Morris claims that this model explains why pleasure and pain can be so easily described as an either/or dichotomy across different cultures. That is to say, there may be different kinds or flavors of pleasure or pain, but ultimately researchers have found that all experiences can be placed on a simple linear graph: experiences are either pleasant, unpleasant, or neutral. There are no other options, no second or third dimensions to the scale. Different people, then, will often rate various experiences (such as going to the dentist, laughing, or having dinner with friends) similarly, suggesting that the subjective experience of pleasant or unpleasant activities actually provides fairly objective data about how rewarding those activities are for the psyche. This simplicity makes it possible to present concrete, useful data to the conscious mind: once an experience is registered as either pleasant or unpleasant, immediately the mind knows what to do with it.
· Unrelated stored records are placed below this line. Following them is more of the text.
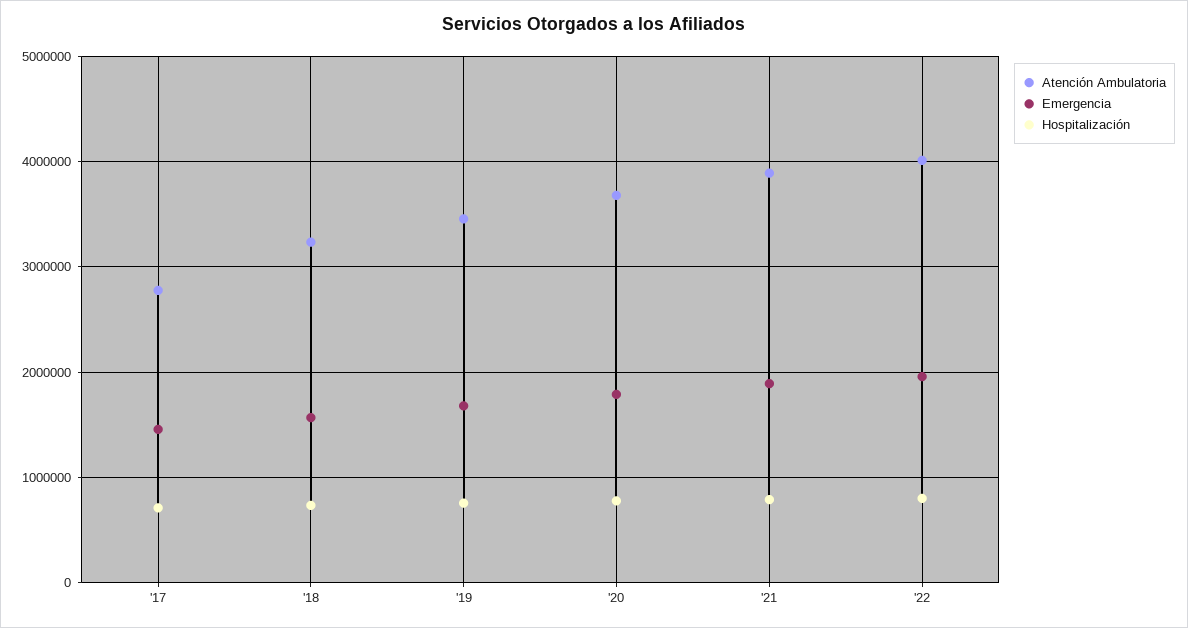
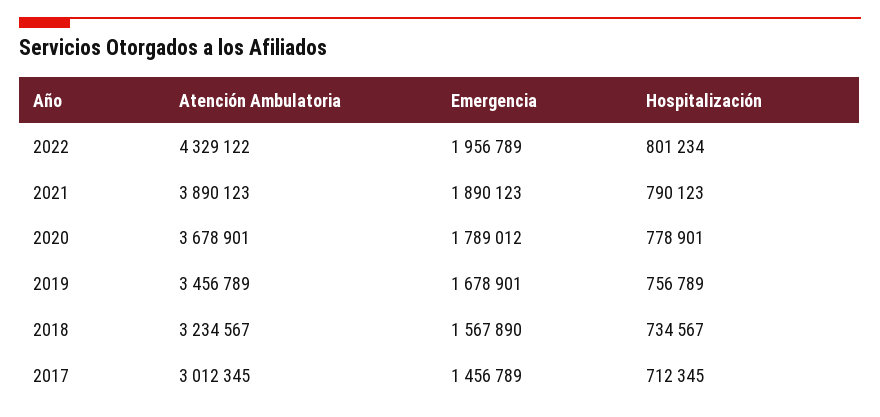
  {
    "Atención Ambulatoria": {
-     "'17": 2800000,
+     "'17": 3012345,
      "'18": 3234567,
      "'19": 3456789,
      "'20": 3678901,
      "'21": 3890123,
-     "'22": 4000000
+     "'22": 4329122
    },
    "Emergencia": {
      "'17": 1456789,
      "'18": 1567890,
      "'19": 1678901,
      "'20": 1789012,
      "'21": 1890123,
      "'22": 1956789
    },
    "Hospitalización": {
      "'17": 712345,
      "'18": 734567,
      "'19": 756789,
      "'20": 778901,
      "'21": 790123,
      "'22": 801234
    }
  }

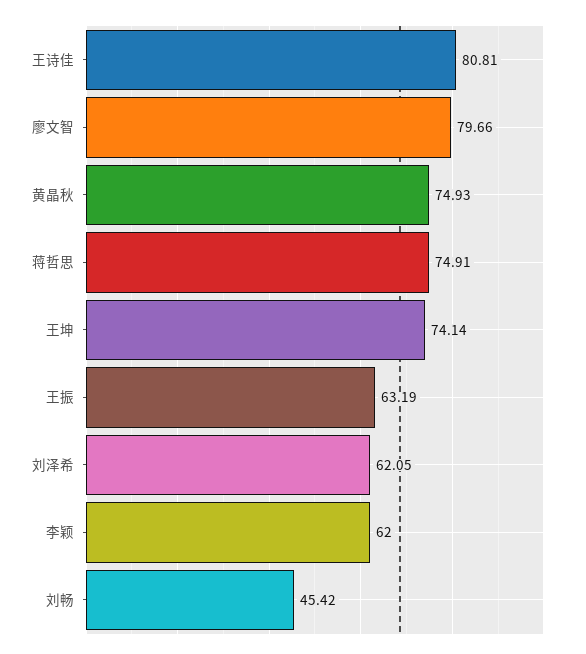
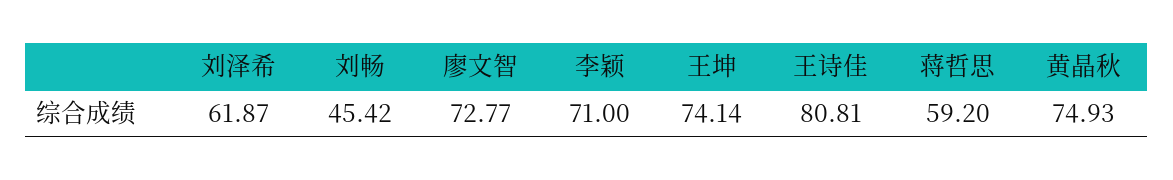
  {
    "王诗佳": 80.81,
-   "廖文智": 79.66,
+   "廖文智": 72.77,
    "黄晶秋": 74.93,
-   "蒋哲思": 74.91,
+   "蒋哲思": 59.2,
    "王坤": 74.14,
-   "王振": 63.19,
-   "刘泽希": 62.05,
+   "刘泽希": 61.87,
-   "李颖": 62,
+   "李颖": 71,
    "刘畅": 45.42
  }

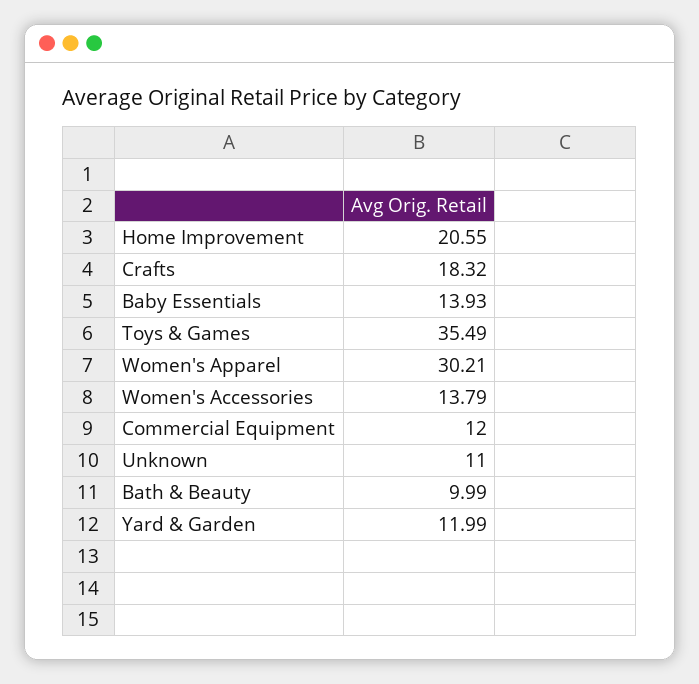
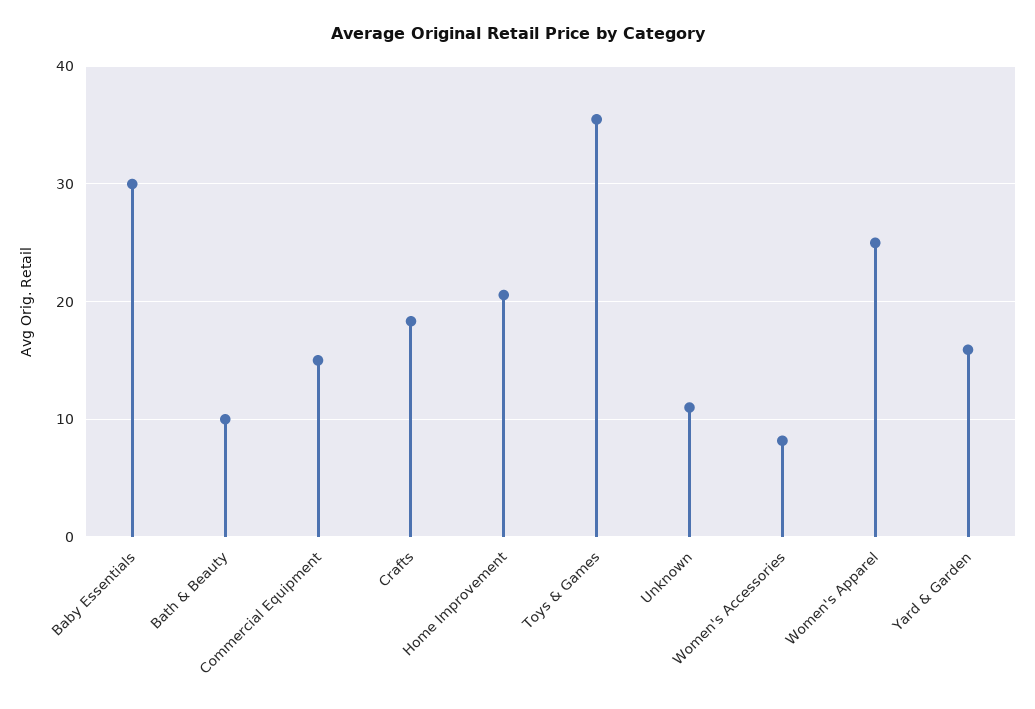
  {
    "Home Improvement": 20.55,
    "Crafts": 18.32,
-   "Baby Essentials": 13.93,
+   "Baby Essentials": 30,
    "Toys & Games": 35.49,
-   "Women's Apparel": 30.21,
+   "Women's Apparel": 25,
-   "Women's Accessories": 13.79,
+   "Women's Accessories": 8,
-   "Commercial Equipment": 12,
+   "Commercial Equipment": 15,
    "Unknown": 11,
    "Bath & Beauty": 9.99,
-   "Yard & Garden": 11.99
+   "Yard & Garden": 16
  }

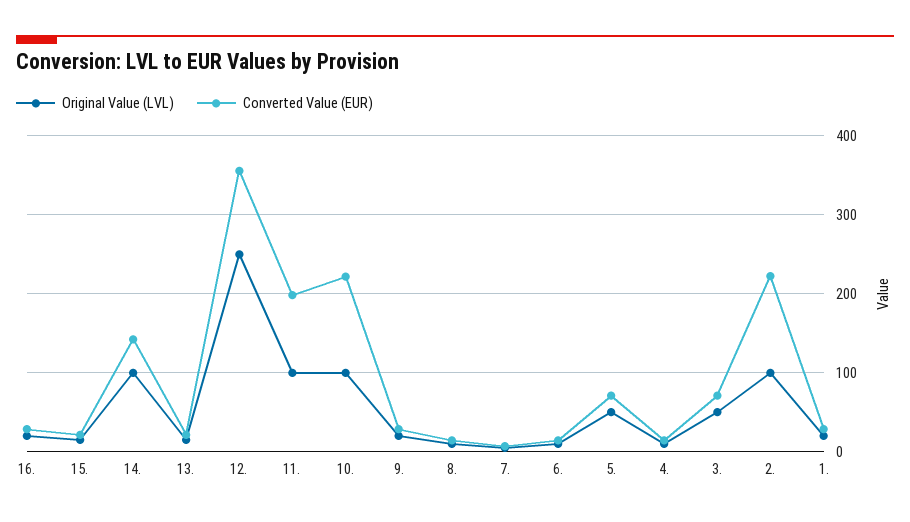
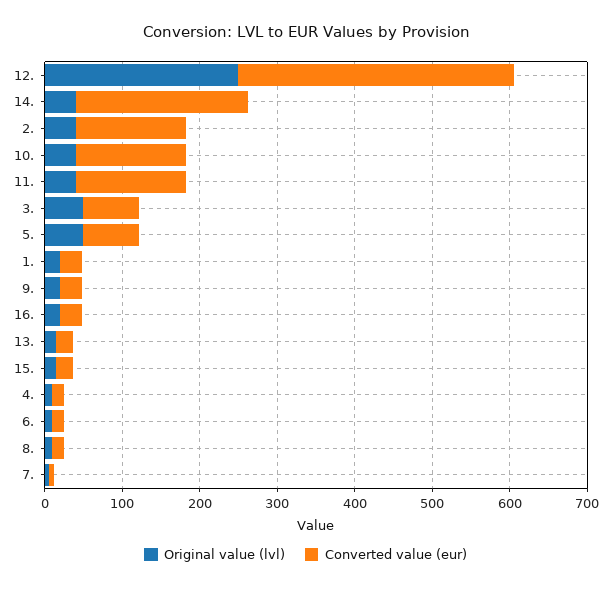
  {
    "Original Value (LVL)": {
      "16.": 20,
      "15.": 20,
-     "14.": 100,
+     "14.": 40,
      "13.": 20,
      "12.": 250,
-     "11.": 100,
+     "11.": 40,
-     "10.": 100,
+     "10.": 40,
      "9.": 20,
      "8.": 10,
      "7.": 10,
      "6.": 10,
      "5.": 50,
      "4.": 10,
      "3.": 50,
-     "2.": 100,
+     "2.": 40,
      "1.": 20
    },
    "Converted Value (EUR)": {
      "16.": 30,
      "15.": 20,
-     "14.": 140,
+     "14.": 220,
      "13.": 20,
      "12.": 360,
-     "11.": 200,
+     "11.": 140,
-     "10.": 220,
+     "10.": 140,
      "9.": 30,
      "8.": 10,
      "7.": 10,
      "6.": 10,
      "5.": 70,
      "4.": 10,
      "3.": 70,
-     "2.": 220,
+     "2.": 140,
      "1.": 30
    }
  }

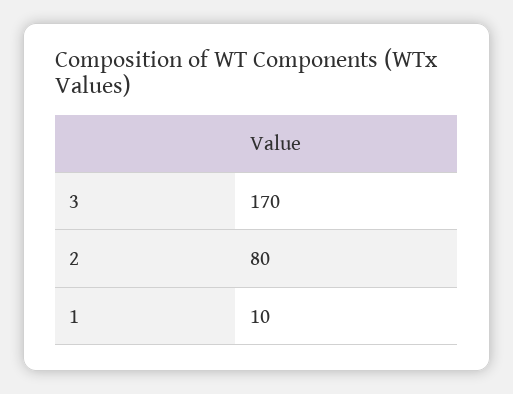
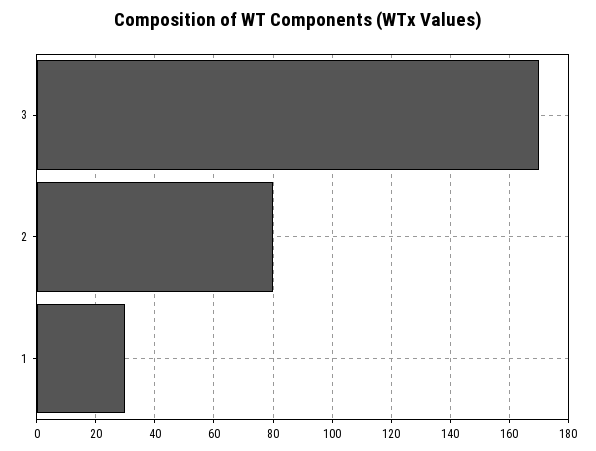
  {
    "3": 170,
    "2": 80,
-   "1": 10
+   "1": 30
  }

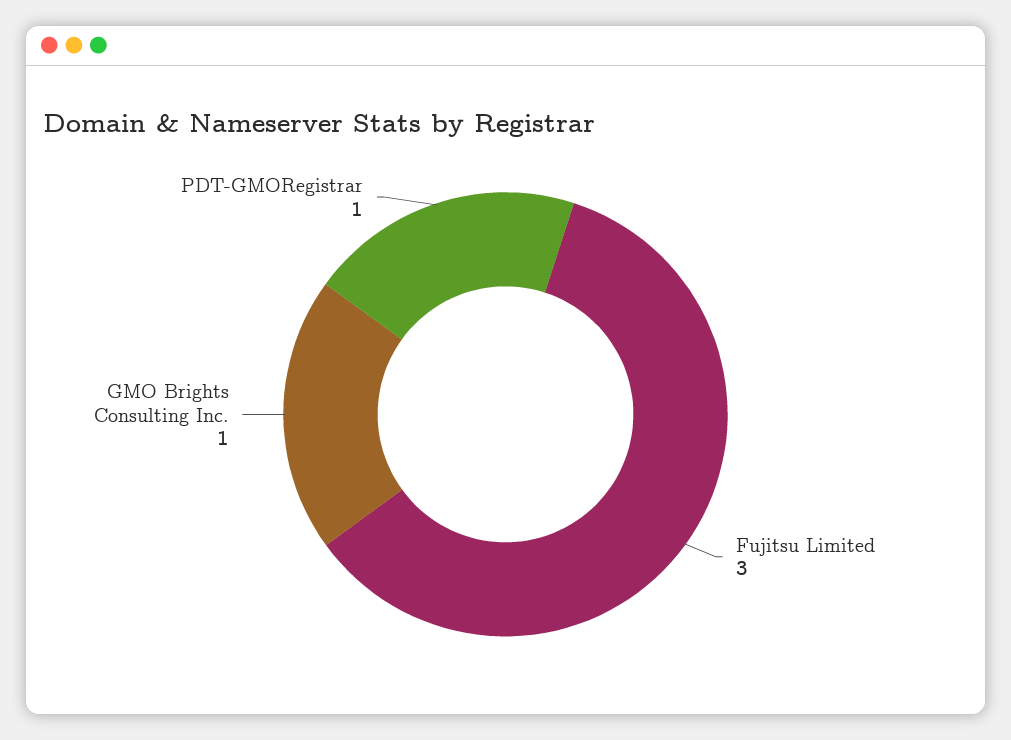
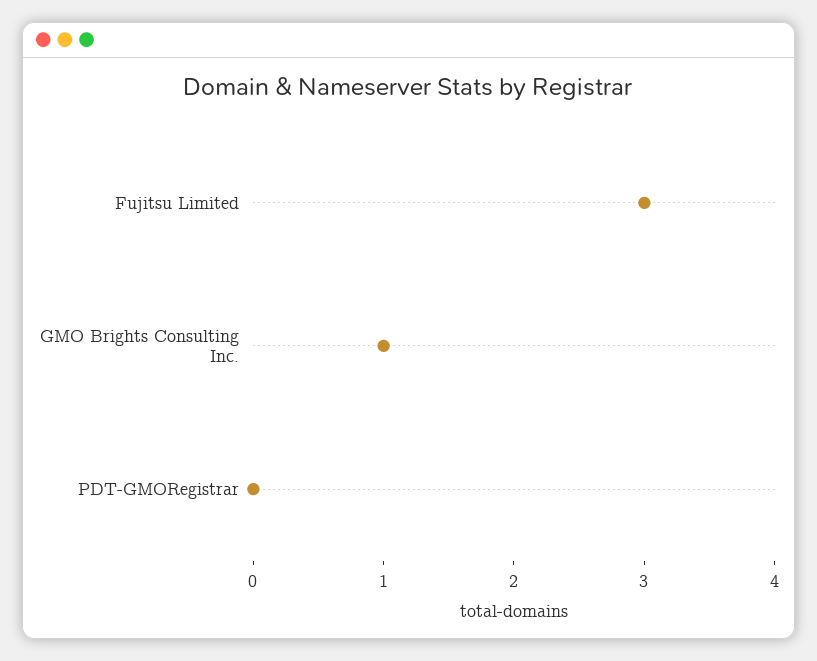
  {
    "Fujitsu Limited": 3,
    "GMO Brights Consulting Inc.": 1,
-   "PDT-GMORegistrar": 1
+   "PDT-GMORegistrar": 0
  }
Contrasting these conscious, higher-order processes with unconscious decision-making, Morris points out that emotional content is only needed for decisions that require lots of flexibility and creativity. This means that the vast majority of our decisions are made without any conscious input, and thus don't need to flip the pleasure-pain switch in one direction or the other. The main evolutionary benefit of consciousness, then, may have been to increase the flexibility, and the responsiveness, of decision-making in situations where surroundings could change quickly – where automatic processes wouldn't be fast or sophisticated enough to be effective.
Religion, according to Morris, is one of the systems that cultures use to either positively or negatively weight different experiences. Religious practices themselves are often weighted positively by the psyche, and religious systems help condition people to experience different situations as either pleasant or unpleasant. For example, your religious tradition may lead you to feel guilty when you eat meat on a Friday; this negatively valenced experience will probably affect your menu decisions. Thus, religion utilizes the pleasure-pain switch in the brain to influence behavior, while itself also being a direct trigger of pleasurable (and, presumably, also painful) experiences.
Morris’s vision is an intriguing one, but it’s also not particularly fleshed out. The connection between religion and the pleasure-pain circuit, in particular, would be fascinating to see explored in more detail. And there’s some reason to be cautious of Morris’s somewhat rash claim that all religions will eventually meld into one global faith, allowing values about good and bad to be universalized across cultures. If he really thinks that all the world’s faiths will start to see eye-to-eye anytime soon, perhaps he needs some remedial religious education – or else he knows something the rest of us don’t. But the idea that conscious experience is necessary for optimal high-order decisions is an intriguing one, and a useful lens through which to interpret a variety of human phenomena, from depression and sadness to religious experience. Emotions and subjective experiences aren’t just mechanical flashes in the electric circuitry of the brain. They’re vital messages, telling us what we need to know about the world outside.